(DOCUMENT EXCERPT Opens)

# A Novel Autophagy Inhibitor p-Hydroxylcinnamaldehyde Suppresses Esophageal Squamous Cell Carcinoma by Targeting LDHA Phosphorylation-Mediated Metabolic Reprogramming

**Authors:** Sisi Wei, Jingjing Wang, Zhe Zhang, Yuhui Fu, Leyang Zhao, Yanna Bi, Xiaoya Li, Suli Dai, Cong Zhang, Wenjiao Zhu, Li Min, Baoen Shan, Lianmei Zhao

PMC · DOI: 10.34133/research.1070 · Research · 2026-01-12

## TL;DR

A new compound called p-hydroxylcinnamaldehyde (CMSP) was found to stop the growth of esophageal cancer by blocking autophagy and glucose metabolism.

## Contribution

The study introduces a novel autophagy inhibitor, CMSP, that targets LDHA phosphorylation to suppress ESCC through metabolic reprogramming.

## Key findings

- CMSP induces apoptosis in ESCC cell lines and patient-derived organoids by disrupting autophagic flux.
- CMSP inhibits LDHA phosphorylation, reducing lactate production and lysosomal acidity.
- In vivo studies show CMSP's potential for clinical application in ESCC treatment.

## Abstract

Autophagy is integral to the rapid proliferation of esophageal squamous cell carcinoma (ESCC), and its regulation presents a promising avenue for therapeutic intervention. Recent studies have elucidated the interplay between autophagy and glucose metabolism, while there is a paucity of anticancer drugs that concurrently target these 2 biological processes. In this study, we identified a natural compound, p-hydroxylcinnamaldehyde (CMSP), originally isolated from Cochinchina momordica seed (CMS) by our research team, which exhibits substantial anticancer activity against ESCC in both in vitro and in vivo models. The study demonstrates that CMSP induces apoptosis in ESCC cell lines and patient-derived organoid (PDO) models by disrupting autophagic flux. Mechanistically, CMSP specifically binds to the glycolytic enzyme LDHA in the cytoplasm, hindering its phosphorylation by blocking its membrane translocation and thereby disrupting its interaction with FGFR1. This inhibition results in decreased lactate production from glycolysis, reduced lysosomal acidity, and suppression of the AMPK/mTOR pathway, ultimately resulting in the blockade of autophagy and the induction of apoptosis. Furthermore, in vivo studies underscore the potential clinical application of CMSP in ESCC by disrupting autophagy. In summary, we propose a novel therapeutic strategy for the precision treatment of ESCC by simultaneously targeting glycolysis-mediated autophagy.

(DOCUMENT EXCERPT Closes)

◆ EXERCISES TO COMPLETE ◆
[a] Answer these questions from the CMSP study summary:
(i) From what source was CMSP originally isolated?
(ii) To which glycolytic enzyme does CMSP specifically bind?
(iii) In which two kinds of models does CMSP induce apoptosis by disrupting autophagic flux?
[b] Extract the passage of the CMSP study summary from "## Contribution" up to and including "and lysosomal acidity.", copying it word for word.
The records after this point are separate material, unconnected to the CMSP study summary.

(DATA EXTRACT Opens)

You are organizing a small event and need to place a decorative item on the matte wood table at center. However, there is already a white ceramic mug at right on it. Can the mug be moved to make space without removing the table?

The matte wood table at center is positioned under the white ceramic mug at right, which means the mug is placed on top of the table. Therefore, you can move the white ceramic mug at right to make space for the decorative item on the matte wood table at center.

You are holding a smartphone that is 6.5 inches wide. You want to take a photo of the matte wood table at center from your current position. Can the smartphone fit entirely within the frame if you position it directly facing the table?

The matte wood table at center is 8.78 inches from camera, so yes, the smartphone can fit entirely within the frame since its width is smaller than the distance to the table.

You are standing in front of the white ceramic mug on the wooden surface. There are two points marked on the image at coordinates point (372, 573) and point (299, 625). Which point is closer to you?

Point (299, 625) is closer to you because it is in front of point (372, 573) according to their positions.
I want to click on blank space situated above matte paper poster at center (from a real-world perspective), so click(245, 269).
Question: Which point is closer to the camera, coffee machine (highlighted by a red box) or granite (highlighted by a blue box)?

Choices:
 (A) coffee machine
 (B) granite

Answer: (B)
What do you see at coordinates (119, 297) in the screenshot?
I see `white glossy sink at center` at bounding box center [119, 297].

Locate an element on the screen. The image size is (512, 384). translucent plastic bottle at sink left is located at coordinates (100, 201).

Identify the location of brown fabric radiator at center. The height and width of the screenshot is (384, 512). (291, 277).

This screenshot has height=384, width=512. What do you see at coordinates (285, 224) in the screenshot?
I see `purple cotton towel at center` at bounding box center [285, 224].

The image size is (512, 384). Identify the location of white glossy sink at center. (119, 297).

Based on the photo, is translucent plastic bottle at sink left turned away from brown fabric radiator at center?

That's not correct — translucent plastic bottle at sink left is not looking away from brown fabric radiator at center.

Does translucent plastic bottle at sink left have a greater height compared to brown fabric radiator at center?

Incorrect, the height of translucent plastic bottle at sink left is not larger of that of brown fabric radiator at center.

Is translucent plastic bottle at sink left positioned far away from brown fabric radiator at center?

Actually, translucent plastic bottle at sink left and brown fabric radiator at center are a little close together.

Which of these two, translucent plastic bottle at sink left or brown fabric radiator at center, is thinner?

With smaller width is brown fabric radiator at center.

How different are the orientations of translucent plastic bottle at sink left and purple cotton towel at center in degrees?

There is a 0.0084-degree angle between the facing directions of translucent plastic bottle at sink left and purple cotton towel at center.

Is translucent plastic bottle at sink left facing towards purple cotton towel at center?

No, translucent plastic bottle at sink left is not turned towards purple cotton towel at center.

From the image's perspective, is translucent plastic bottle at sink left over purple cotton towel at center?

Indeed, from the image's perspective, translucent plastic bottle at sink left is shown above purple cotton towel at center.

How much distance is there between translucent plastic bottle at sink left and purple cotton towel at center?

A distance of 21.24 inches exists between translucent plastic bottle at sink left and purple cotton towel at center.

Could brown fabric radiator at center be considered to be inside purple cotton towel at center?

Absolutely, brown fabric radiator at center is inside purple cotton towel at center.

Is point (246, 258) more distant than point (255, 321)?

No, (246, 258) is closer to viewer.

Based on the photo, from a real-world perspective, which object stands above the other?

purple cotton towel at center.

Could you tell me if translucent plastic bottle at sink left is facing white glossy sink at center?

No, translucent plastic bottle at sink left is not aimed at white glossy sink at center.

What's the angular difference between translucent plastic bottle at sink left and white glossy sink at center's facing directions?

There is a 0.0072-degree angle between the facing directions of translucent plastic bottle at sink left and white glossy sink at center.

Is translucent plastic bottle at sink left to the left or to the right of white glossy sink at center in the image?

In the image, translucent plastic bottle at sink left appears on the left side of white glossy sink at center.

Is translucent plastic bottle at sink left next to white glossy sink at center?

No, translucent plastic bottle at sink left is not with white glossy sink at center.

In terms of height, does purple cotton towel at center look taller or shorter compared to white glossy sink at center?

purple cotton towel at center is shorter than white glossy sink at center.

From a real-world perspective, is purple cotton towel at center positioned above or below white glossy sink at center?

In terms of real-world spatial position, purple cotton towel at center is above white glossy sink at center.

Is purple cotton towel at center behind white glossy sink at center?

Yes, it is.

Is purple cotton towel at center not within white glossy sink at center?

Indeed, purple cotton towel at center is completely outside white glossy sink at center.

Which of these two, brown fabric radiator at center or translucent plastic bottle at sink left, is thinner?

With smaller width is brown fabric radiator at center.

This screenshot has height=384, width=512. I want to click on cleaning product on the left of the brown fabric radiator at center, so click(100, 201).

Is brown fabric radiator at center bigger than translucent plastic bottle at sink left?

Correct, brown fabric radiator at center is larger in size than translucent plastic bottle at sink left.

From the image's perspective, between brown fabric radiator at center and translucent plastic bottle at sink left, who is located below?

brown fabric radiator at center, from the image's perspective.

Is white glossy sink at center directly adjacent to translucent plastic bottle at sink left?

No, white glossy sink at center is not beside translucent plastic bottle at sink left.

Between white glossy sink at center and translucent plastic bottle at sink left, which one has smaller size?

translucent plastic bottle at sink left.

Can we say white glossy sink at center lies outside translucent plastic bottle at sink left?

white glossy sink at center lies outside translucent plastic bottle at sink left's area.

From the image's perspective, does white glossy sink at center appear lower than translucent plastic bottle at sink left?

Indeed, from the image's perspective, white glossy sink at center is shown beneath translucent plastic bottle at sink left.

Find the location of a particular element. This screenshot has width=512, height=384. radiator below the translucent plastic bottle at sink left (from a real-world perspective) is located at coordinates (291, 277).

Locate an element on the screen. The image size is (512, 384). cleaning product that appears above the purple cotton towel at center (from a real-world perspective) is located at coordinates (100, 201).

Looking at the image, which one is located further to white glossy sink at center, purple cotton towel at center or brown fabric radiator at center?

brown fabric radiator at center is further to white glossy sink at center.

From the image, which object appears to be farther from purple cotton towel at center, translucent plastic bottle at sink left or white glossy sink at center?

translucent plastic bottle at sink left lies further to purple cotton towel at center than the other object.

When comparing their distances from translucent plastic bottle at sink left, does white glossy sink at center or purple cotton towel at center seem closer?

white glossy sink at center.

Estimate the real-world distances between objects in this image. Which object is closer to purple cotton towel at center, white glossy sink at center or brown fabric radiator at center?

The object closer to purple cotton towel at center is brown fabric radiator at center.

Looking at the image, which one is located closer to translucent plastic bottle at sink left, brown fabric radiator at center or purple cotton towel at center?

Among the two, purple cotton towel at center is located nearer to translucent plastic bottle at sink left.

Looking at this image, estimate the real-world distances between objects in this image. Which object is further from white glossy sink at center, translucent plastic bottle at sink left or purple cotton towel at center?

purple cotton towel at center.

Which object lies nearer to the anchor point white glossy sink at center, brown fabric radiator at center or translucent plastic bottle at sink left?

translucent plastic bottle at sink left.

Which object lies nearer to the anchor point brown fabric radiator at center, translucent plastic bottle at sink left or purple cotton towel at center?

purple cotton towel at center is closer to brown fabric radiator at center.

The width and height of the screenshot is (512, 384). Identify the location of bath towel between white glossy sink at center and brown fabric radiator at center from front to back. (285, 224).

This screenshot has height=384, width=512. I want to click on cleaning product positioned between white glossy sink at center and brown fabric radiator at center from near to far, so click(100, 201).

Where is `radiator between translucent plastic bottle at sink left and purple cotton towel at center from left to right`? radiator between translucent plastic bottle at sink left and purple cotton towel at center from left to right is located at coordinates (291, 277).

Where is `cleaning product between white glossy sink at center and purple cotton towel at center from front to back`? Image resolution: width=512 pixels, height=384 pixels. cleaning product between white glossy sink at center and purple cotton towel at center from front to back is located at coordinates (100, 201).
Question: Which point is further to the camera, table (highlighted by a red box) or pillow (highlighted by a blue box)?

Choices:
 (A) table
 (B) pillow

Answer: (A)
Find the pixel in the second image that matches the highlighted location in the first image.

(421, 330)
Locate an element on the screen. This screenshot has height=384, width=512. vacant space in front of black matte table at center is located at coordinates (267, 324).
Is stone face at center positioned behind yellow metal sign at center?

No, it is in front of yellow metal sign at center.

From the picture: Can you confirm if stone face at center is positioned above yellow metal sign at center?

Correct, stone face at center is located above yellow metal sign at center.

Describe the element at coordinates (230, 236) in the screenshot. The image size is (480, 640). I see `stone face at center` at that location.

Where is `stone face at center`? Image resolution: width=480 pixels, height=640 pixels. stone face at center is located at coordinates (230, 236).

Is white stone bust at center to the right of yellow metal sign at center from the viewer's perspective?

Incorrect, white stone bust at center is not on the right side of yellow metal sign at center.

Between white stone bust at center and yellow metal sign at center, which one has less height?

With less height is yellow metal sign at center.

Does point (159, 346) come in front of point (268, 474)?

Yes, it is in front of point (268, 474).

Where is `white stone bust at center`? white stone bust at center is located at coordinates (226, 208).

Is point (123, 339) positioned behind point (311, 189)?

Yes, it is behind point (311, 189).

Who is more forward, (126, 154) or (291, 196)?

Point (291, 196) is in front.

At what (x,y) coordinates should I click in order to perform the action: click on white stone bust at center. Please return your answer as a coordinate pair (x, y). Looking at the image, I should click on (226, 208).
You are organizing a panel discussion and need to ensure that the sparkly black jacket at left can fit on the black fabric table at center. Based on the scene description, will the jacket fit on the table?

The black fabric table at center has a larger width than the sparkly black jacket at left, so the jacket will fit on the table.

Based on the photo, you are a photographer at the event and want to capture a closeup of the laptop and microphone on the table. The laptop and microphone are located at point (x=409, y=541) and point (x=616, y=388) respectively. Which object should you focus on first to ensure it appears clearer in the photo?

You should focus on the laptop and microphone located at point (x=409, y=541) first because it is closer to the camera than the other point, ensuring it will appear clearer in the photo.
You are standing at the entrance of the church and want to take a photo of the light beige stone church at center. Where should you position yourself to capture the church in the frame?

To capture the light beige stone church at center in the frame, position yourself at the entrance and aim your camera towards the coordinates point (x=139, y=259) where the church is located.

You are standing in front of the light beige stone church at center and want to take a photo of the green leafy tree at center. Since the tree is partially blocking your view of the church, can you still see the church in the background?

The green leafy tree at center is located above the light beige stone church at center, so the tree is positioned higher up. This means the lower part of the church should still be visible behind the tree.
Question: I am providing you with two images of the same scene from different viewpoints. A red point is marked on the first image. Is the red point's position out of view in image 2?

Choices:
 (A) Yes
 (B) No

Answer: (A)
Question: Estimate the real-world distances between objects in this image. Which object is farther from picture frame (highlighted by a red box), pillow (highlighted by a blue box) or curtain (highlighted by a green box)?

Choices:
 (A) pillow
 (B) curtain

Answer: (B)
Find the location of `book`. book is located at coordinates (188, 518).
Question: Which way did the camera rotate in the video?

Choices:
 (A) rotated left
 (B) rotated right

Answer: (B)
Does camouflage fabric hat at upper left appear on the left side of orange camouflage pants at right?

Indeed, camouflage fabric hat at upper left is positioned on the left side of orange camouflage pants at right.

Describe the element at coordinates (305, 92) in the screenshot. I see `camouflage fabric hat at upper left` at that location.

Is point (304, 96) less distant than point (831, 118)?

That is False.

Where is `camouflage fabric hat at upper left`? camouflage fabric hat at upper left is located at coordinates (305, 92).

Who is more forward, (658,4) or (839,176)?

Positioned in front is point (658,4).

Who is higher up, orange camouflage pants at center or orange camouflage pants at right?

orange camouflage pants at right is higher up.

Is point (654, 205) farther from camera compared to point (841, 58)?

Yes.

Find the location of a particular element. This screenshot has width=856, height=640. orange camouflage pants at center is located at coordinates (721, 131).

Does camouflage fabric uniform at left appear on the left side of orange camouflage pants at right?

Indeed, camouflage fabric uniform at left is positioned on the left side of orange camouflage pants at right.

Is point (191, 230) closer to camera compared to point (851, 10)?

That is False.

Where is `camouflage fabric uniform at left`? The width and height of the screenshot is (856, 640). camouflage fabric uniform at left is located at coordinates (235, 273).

(DATA EXTRACT Closes)

◆ ANSWERS FOR THE EXERCISE ◆
[a]
(i) Cochinchina momordica seed (CMS)
(ii) LDHA
(iii) ESCC cell lines and patient-derived organoid (PDO) models

[b]
## Contribution

The study introduces a novel autophagy inhibitor, CMSP, that targets LDHA phosphorylation to suppress ESCC through metabolic reprogramming.

## Key findings

- CMSP induces apoptosis in ESCC cell lines and patient-derived organoids by disrupting autophagic flux.
- CMSP inhibits LDHA phosphorylation, reducing lactate production and lysosomal acidity.